Work request :: The data below should be copied out exactly, with its pictures omitted.

Exercise data ::
---+---
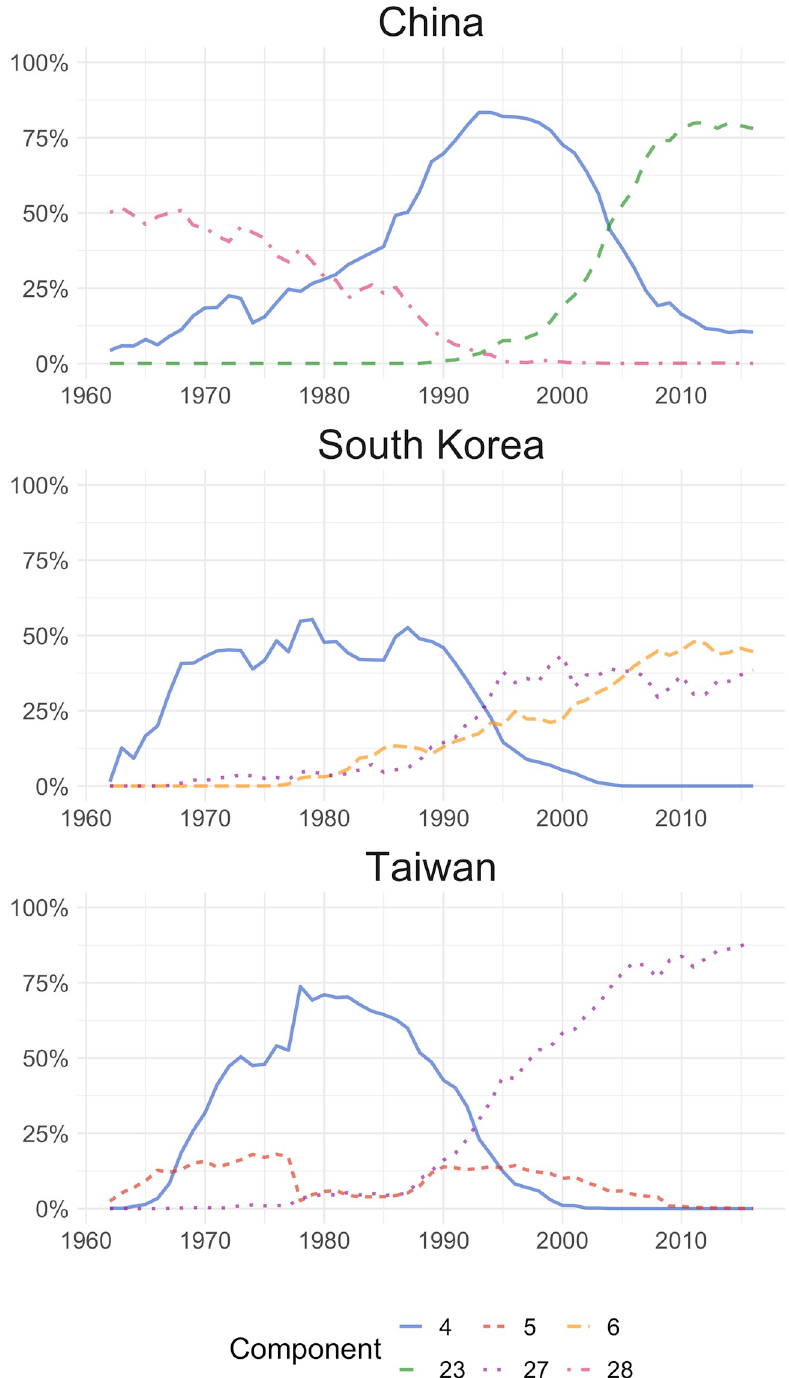
Fig 1. LDA outputs for China, South Korea and Taiwan. Distribution of the top three components by country. 4: Footwear, clothing and toys; 5: Non-digital electronics; 6: Vehicles, boats, machinery and parts; 23: Processors, microcircuits, toys and shoes; 27: Electronic microcircuits and machinery parts. 28: Rice, cotton, textiles.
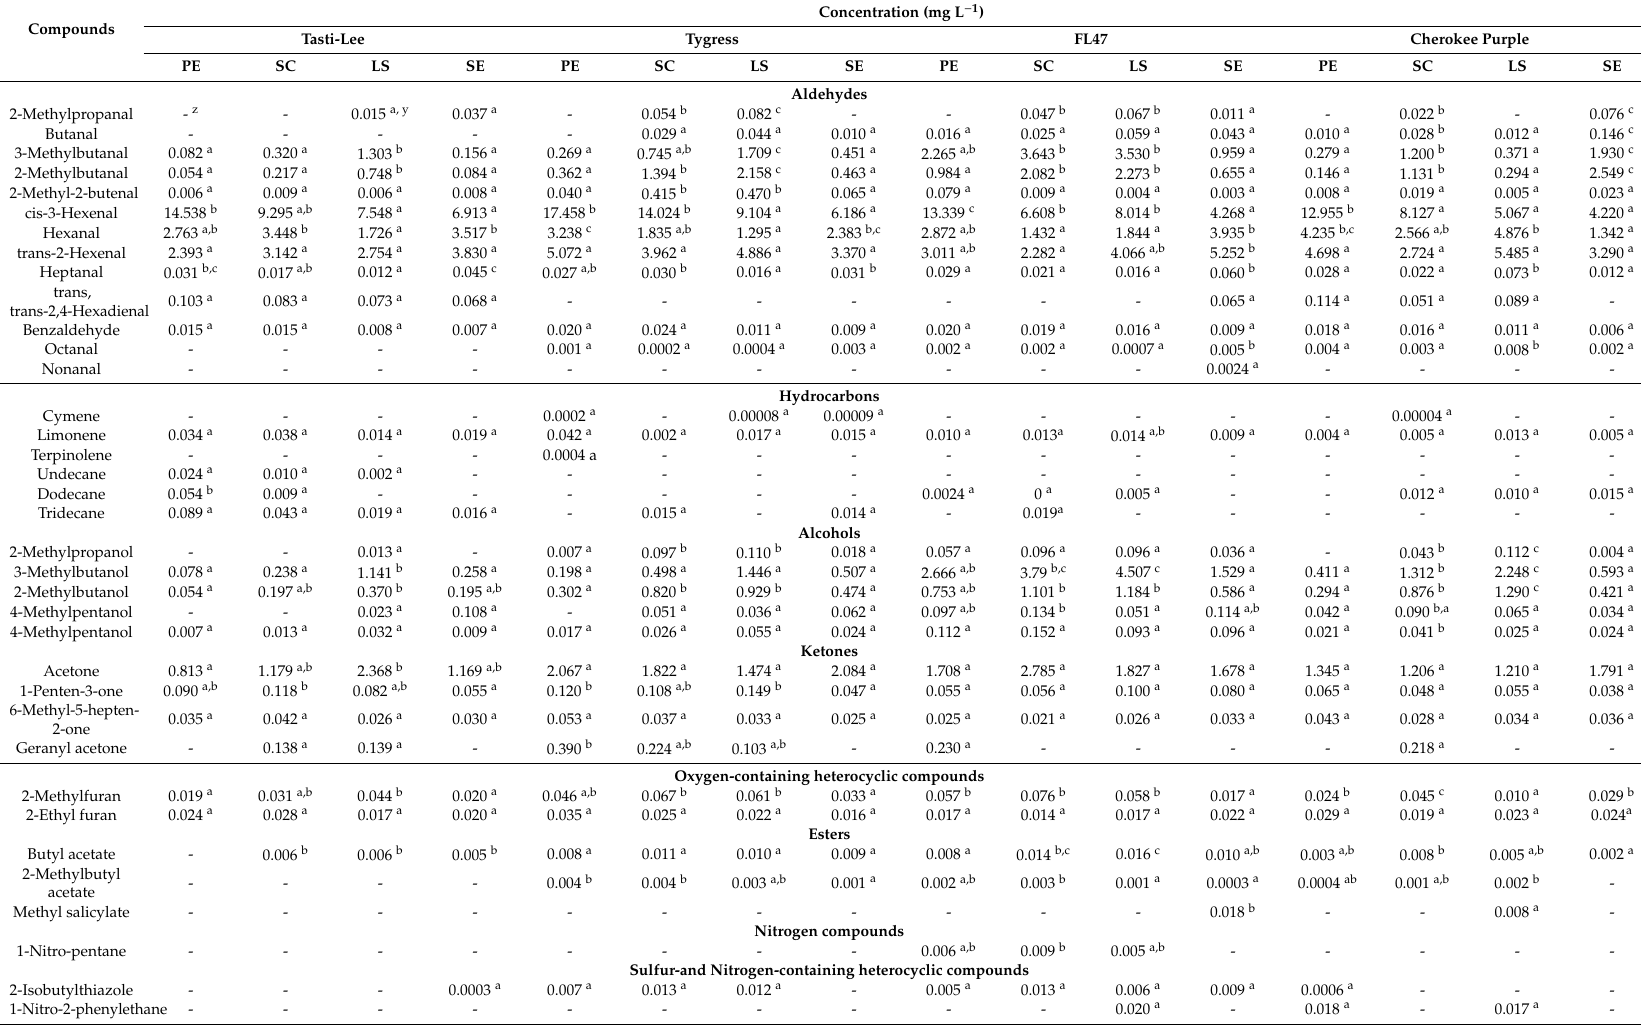
Table 3. Concentrations of volatile compounds identified in di ff erent tissues of tomato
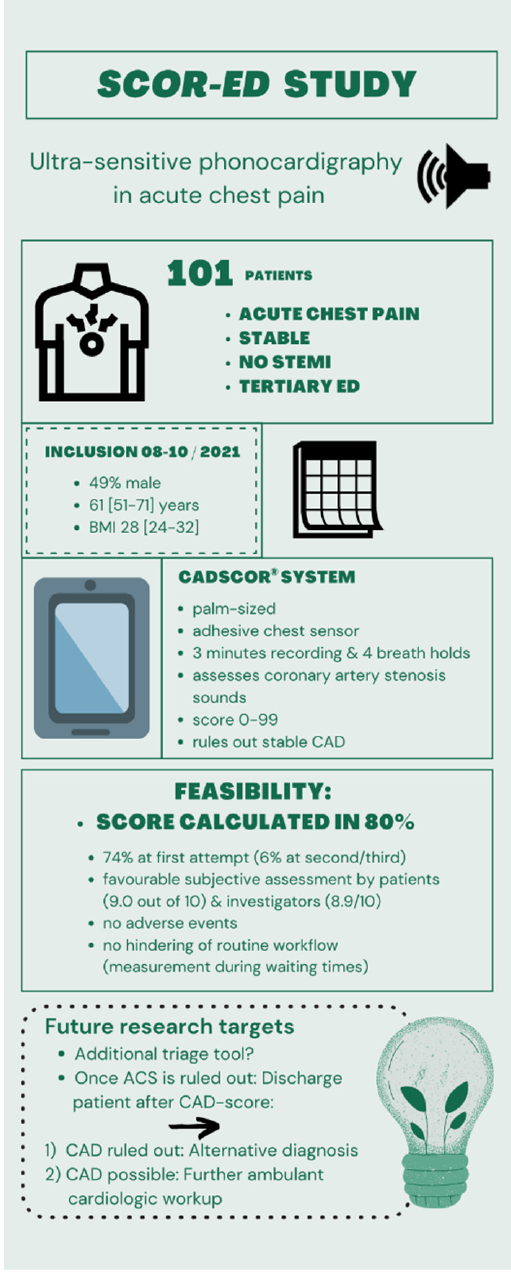
Figure 1. Overview of the main study findings. ED = emergency department; BMI = body mass index; CAD = coronary artery disease; ACS = acute coronary syndrome.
---+---
Exercise answer ::
Fig 1. LDA outputs for China, South Korea and Taiwan. Distribution of the top three components by country. 4: Footwear, clothing and toys; 5: Non-digital electronics; 6: Vehicles, boats, machinery and parts; 23: Processors, microcircuits, toys and shoes; 27: Electronic microcircuits and machinery parts. 28: Rice, cotton, textiles.
Table 3. Concentrations of volatile compounds identified in di ff erent tissues of tomato
Figure 1. Overview of the main study findings. ED = emergency department; BMI = body mass index; CAD = coronary artery disease; ACS = acute coronary syndrome.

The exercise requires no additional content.